O desemprego causa enormes danos aos indivíduos e às famílias, reduz o potencial de produção a longo prazo, à medida que as pessoas perdem a habilidade e a motivação, cujos efeitos podem durar muitos anos. As taxas assustadoras de desemprego no sul da Europa estão causando grandes danos neste momento, bem como germinação de graves problemas políticos para o futuro (mais uma vez devo citar o facto de os nazistas terem alcançado o poder na Alemanha devido ao desemprego em massa, não inflação). É nesse sentido que os economistas não devem serem negligentes ao simplesmente dizer que esses países, de alguma forma, eventualmente retornarão ao pleno emprego se formos apenas pacientes. Isso é imoral e incorreto.

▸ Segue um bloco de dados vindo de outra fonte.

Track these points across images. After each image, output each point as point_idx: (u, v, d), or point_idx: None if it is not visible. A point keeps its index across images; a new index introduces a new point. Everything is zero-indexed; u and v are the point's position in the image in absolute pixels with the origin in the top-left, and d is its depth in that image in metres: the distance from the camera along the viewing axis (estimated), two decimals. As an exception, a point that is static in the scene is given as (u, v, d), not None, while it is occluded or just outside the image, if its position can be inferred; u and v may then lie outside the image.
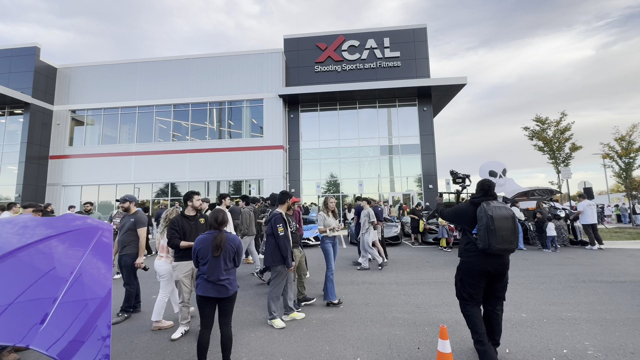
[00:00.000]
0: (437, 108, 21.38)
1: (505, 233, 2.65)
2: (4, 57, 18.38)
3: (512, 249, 2.72)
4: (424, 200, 17.49)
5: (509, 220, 2.69)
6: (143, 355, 3.05)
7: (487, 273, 2.77)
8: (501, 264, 2.78)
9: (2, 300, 1.69)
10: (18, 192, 17.20)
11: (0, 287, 1.78)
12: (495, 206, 2.73)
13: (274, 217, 3.85)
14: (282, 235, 3.72)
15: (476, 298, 2.84)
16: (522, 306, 4.22)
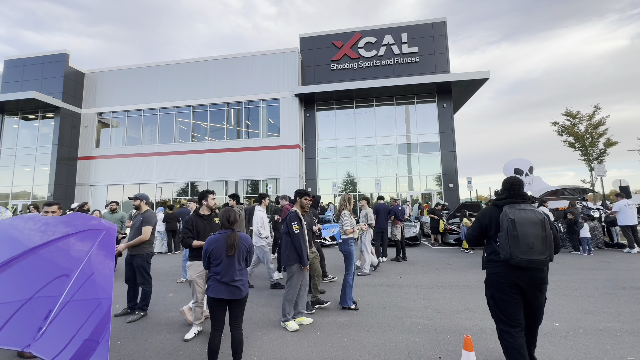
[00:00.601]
0: (458, 105, 20.65)
1: (531, 241, 2.19)
2: (37, 64, 19.45)
3: (542, 261, 2.20)
4: (444, 200, 16.93)
5: (537, 225, 2.20)
6: (156, 355, 3.04)
7: (518, 286, 2.34)
8: (535, 278, 2.28)
9: (20, 295, 1.68)
10: (50, 192, 18.15)
11: (20, 283, 1.77)
12: (520, 209, 2.30)
13: (289, 215, 3.80)
14: (297, 233, 3.65)
15: (515, 319, 2.34)
16: (554, 314, 3.90)
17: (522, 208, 2.32)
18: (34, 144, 19.33)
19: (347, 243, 4.44)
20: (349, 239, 4.44)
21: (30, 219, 2.33)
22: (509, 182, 2.51)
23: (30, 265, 1.93)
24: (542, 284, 2.33)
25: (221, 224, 2.74)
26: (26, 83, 19.28)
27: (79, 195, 19.27)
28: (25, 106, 18.69)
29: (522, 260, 2.22)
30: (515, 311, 2.34)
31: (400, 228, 7.84)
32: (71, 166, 19.26)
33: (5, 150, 19.60)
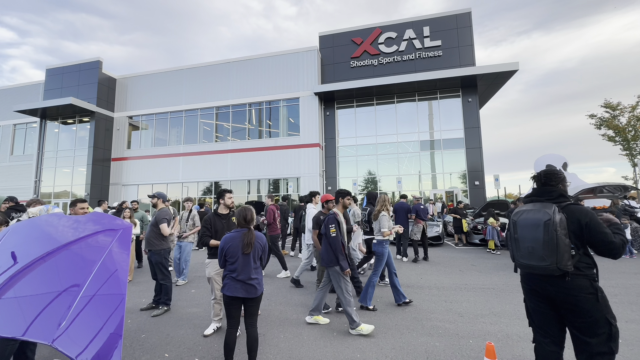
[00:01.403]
0: (484, 99, 19.76)
1: (530, 245, 1.97)
2: (73, 72, 20.80)
3: (544, 268, 1.91)
4: (469, 198, 16.29)
5: (538, 228, 1.94)
6: (177, 349, 3.14)
7: (537, 294, 2.06)
8: (559, 288, 1.92)
9: (52, 288, 1.78)
10: (87, 191, 19.39)
11: (54, 276, 1.88)
12: (526, 209, 2.08)
13: (328, 217, 3.69)
14: (334, 237, 3.53)
15: (543, 329, 2.07)
16: (590, 322, 3.63)
17: (528, 208, 2.08)
18: (72, 147, 20.71)
19: (381, 245, 4.33)
20: (384, 240, 4.35)
21: (64, 216, 2.47)
22: (535, 176, 2.26)
23: (63, 260, 2.03)
24: (570, 295, 1.89)
25: (237, 223, 2.78)
26: (65, 90, 20.68)
27: (113, 194, 20.43)
28: (64, 111, 20.05)
29: (522, 265, 2.08)
30: (543, 320, 2.08)
31: (421, 227, 7.64)
32: (105, 167, 20.45)
33: (48, 152, 21.15)
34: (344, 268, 3.51)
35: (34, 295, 1.72)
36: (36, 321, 1.61)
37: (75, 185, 20.24)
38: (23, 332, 1.44)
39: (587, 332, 1.85)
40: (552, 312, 2.03)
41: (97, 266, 2.04)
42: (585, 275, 1.90)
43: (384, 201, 4.55)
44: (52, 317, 1.67)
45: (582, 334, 1.86)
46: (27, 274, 1.87)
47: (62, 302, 1.77)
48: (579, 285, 1.88)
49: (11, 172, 21.66)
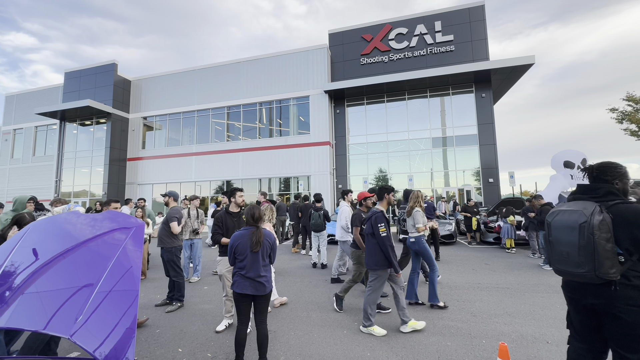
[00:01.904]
0: (498, 94, 19.27)
1: (565, 249, 1.80)
2: (90, 75, 21.43)
3: (581, 275, 1.74)
4: (483, 195, 15.96)
5: (573, 231, 1.76)
6: (190, 344, 3.22)
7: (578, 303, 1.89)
8: (601, 298, 1.73)
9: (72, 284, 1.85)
10: (104, 190, 19.99)
11: (73, 272, 1.96)
12: (561, 209, 1.91)
13: (375, 216, 3.45)
14: (384, 236, 3.33)
15: (577, 330, 1.94)
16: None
17: (565, 208, 1.89)
18: (90, 148, 21.38)
19: (420, 241, 4.27)
20: (421, 236, 4.30)
21: (81, 214, 2.56)
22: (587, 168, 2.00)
23: (81, 256, 2.10)
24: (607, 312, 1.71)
25: (246, 221, 2.81)
26: (82, 92, 21.34)
27: (129, 193, 20.99)
28: (82, 113, 20.68)
29: (558, 271, 1.90)
30: (582, 327, 1.91)
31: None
32: (121, 167, 21.02)
33: (67, 153, 21.89)
34: (398, 270, 3.38)
35: (54, 290, 1.79)
36: (56, 315, 1.67)
37: (93, 185, 20.89)
38: (44, 326, 1.50)
39: (628, 347, 1.66)
40: (594, 321, 1.84)
41: (112, 262, 2.10)
42: (634, 286, 1.66)
43: (417, 197, 4.49)
44: (71, 311, 1.72)
45: (622, 349, 1.68)
46: (47, 270, 1.93)
47: (80, 297, 1.83)
48: (625, 296, 1.67)
49: (34, 173, 22.55)
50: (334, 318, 3.84)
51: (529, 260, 7.17)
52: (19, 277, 1.66)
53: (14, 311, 1.51)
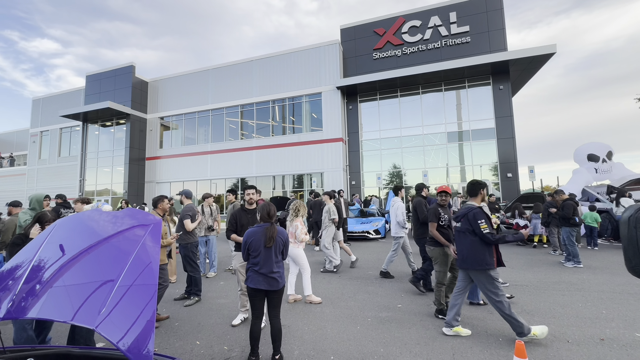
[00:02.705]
0: (517, 86, 18.61)
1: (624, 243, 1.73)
2: (109, 77, 22.18)
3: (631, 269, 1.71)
4: (501, 191, 15.52)
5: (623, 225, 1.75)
6: (207, 337, 3.32)
7: None
8: None
9: (96, 278, 1.95)
10: (125, 189, 20.74)
11: (96, 267, 2.06)
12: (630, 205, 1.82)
13: (473, 212, 3.20)
14: (487, 233, 3.08)
15: None
16: (636, 322, 3.37)
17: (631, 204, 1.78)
18: (111, 148, 22.18)
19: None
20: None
21: (103, 212, 2.67)
22: None
23: (104, 252, 2.20)
24: None
25: (260, 217, 2.87)
26: (103, 94, 22.13)
27: (148, 191, 21.68)
28: (103, 115, 21.46)
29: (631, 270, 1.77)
30: None
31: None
32: (141, 166, 21.71)
33: (90, 154, 22.81)
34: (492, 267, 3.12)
35: (79, 284, 1.88)
36: (82, 308, 1.75)
37: (114, 184, 21.70)
38: (72, 317, 1.59)
39: None
40: None
41: (132, 258, 2.18)
42: None
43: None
44: (95, 304, 1.81)
45: None
46: (73, 265, 2.03)
47: (103, 291, 1.91)
48: None
49: (59, 172, 23.64)
50: (347, 314, 3.86)
51: (550, 258, 6.95)
52: (48, 271, 1.76)
53: (44, 303, 1.60)
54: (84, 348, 1.94)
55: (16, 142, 33.21)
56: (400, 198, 5.77)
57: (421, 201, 4.90)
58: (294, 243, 4.50)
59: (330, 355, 2.86)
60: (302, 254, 4.46)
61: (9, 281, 1.77)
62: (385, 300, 4.35)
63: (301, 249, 4.49)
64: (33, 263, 1.81)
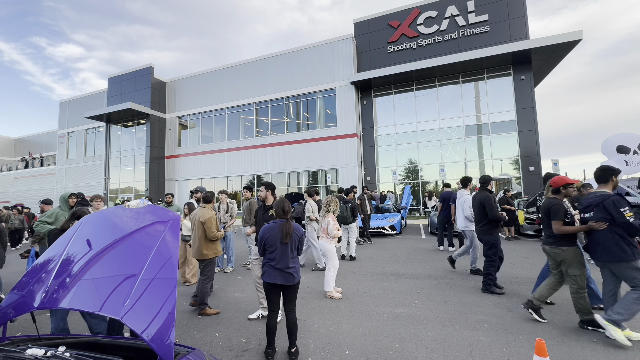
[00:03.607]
0: (540, 76, 17.80)
1: None
2: (130, 79, 22.93)
3: None
4: (523, 185, 14.98)
5: None
6: (226, 329, 3.42)
7: None
8: None
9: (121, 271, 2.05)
10: (146, 186, 21.49)
11: (121, 261, 2.16)
12: None
13: (612, 199, 2.91)
14: (633, 221, 2.81)
15: None
16: (668, 323, 3.19)
17: None
18: (132, 147, 23.00)
19: None
20: None
21: (126, 209, 2.79)
22: None
23: (127, 247, 2.30)
24: None
25: (276, 214, 2.91)
26: (124, 95, 22.93)
27: (168, 189, 22.37)
28: (124, 115, 22.25)
29: None
30: None
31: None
32: (160, 164, 22.42)
33: (113, 153, 23.75)
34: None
35: (105, 277, 1.98)
36: (108, 299, 1.85)
37: (136, 182, 22.52)
38: (99, 308, 1.68)
39: None
40: None
41: (154, 252, 2.26)
42: None
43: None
44: (120, 296, 1.90)
45: None
46: (100, 259, 2.13)
47: (127, 284, 2.00)
48: None
49: (85, 171, 24.78)
50: (362, 309, 3.87)
51: (575, 254, 6.67)
52: (77, 265, 1.86)
53: (73, 295, 1.70)
54: (111, 337, 2.05)
55: (46, 143, 35.08)
56: (468, 191, 5.66)
57: (489, 196, 4.56)
58: (325, 238, 4.59)
59: (346, 350, 2.88)
60: (332, 249, 4.53)
61: (42, 274, 1.89)
62: (400, 296, 4.32)
63: (333, 244, 4.55)
64: (63, 257, 1.92)
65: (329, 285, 4.42)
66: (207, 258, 4.08)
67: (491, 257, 4.44)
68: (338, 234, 4.54)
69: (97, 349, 1.84)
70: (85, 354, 1.56)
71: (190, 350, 1.80)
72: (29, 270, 1.93)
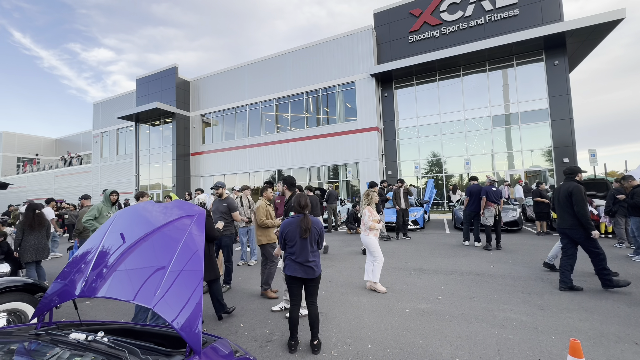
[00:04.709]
0: (575, 60, 16.59)
1: None
2: (156, 79, 23.83)
3: None
4: (556, 178, 14.14)
5: None
6: (250, 320, 3.52)
7: None
8: None
9: (152, 263, 2.17)
10: (174, 183, 22.40)
11: (151, 253, 2.28)
12: None
13: None
14: None
15: None
16: None
17: None
18: (160, 145, 23.99)
19: None
20: None
21: (155, 203, 2.93)
22: None
23: (157, 240, 2.41)
24: None
25: (294, 209, 2.94)
26: (151, 96, 23.89)
27: (194, 185, 23.21)
28: (152, 115, 23.20)
29: None
30: None
31: (492, 211, 6.96)
32: (186, 161, 23.25)
33: (142, 151, 24.90)
34: None
35: (138, 268, 2.09)
36: (141, 289, 1.95)
37: (164, 178, 23.52)
38: (133, 298, 1.78)
39: None
40: None
41: (181, 245, 2.35)
42: None
43: None
44: (151, 286, 2.00)
45: None
46: (132, 251, 2.25)
47: (157, 275, 2.10)
48: None
49: (118, 169, 26.19)
50: (385, 304, 3.84)
51: (615, 251, 6.24)
52: (112, 257, 1.98)
53: (109, 284, 1.81)
54: (144, 325, 2.17)
55: (82, 143, 37.52)
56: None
57: (580, 188, 4.18)
58: (364, 231, 4.56)
59: (368, 344, 2.88)
60: (371, 241, 4.45)
61: (81, 264, 2.03)
62: (424, 292, 4.25)
63: (372, 236, 4.47)
64: (99, 249, 2.05)
65: (374, 276, 4.35)
66: (261, 244, 4.42)
67: (594, 251, 4.06)
68: (376, 226, 4.45)
69: (131, 335, 1.95)
70: (121, 339, 1.66)
71: (217, 339, 1.87)
72: (70, 261, 2.08)
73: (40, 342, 1.64)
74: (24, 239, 4.87)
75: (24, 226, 4.91)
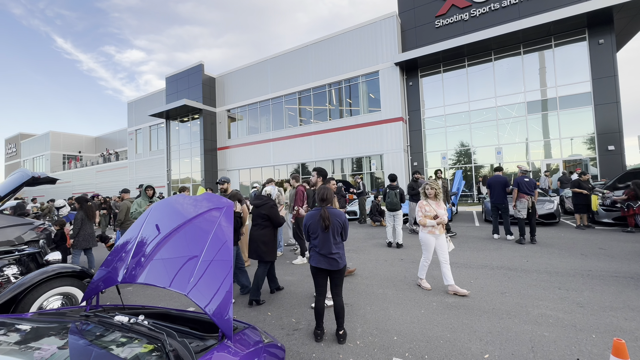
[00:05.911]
0: (623, 38, 15.09)
1: None
2: (183, 77, 24.68)
3: None
4: (599, 167, 13.10)
5: None
6: (277, 309, 3.63)
7: None
8: None
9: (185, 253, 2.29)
10: (202, 177, 23.30)
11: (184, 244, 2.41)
12: None
13: None
14: None
15: None
16: None
17: None
18: (189, 141, 24.96)
19: None
20: None
21: (187, 196, 3.07)
22: None
23: (189, 231, 2.54)
24: None
25: (316, 201, 2.98)
26: (180, 93, 24.82)
27: (221, 178, 24.01)
28: (180, 111, 24.14)
29: None
30: None
31: (525, 203, 6.59)
32: (213, 156, 24.05)
33: (173, 147, 26.04)
34: None
35: (173, 257, 2.21)
36: (176, 277, 2.07)
37: (193, 172, 24.51)
38: (169, 284, 1.89)
39: None
40: None
41: (211, 236, 2.45)
42: None
43: None
44: (185, 275, 2.12)
45: None
46: (167, 241, 2.39)
47: (190, 264, 2.22)
48: None
49: (152, 164, 27.64)
50: (411, 297, 3.80)
51: (667, 246, 5.71)
52: (149, 246, 2.11)
53: (147, 272, 1.94)
54: (180, 310, 2.30)
55: (118, 140, 40.05)
56: None
57: None
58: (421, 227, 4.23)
59: (394, 336, 2.87)
60: (425, 239, 4.08)
61: (122, 253, 2.18)
62: (452, 285, 4.15)
63: (425, 232, 4.08)
64: (138, 239, 2.19)
65: (419, 271, 4.22)
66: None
67: None
68: (426, 222, 4.01)
69: (168, 319, 2.08)
70: (160, 323, 1.78)
71: (247, 326, 1.94)
72: (113, 250, 2.25)
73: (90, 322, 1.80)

Keynes escreveu sobre o futuro da humanidade e as possibilidades que uma maior prosperidade econômica poderia trazer. Ele apreciava uma alta qualidade de vida e queria preservar um sistema capitalista capaz de promover isso contra o perigo de uma tirania coletivista. É um absurdo implicar que ele não teve nenhuma concepção do valor do futuro. E esses muitos economistas de hoje que argumentam que a Europa está desnecessariamente desperdiçando as capacidades e potencialidades da vida humana também não são despreocupados sobre o futuro. Eles têm a teoria econômica e a história do seu lado para argumentar que não devemos permitir.


OBS: Este não é um blogue keynesiano, mas ele procura dialogar com as ideias econômicas vigentes pois crê que nelas há alguma verdade que possa ser útil.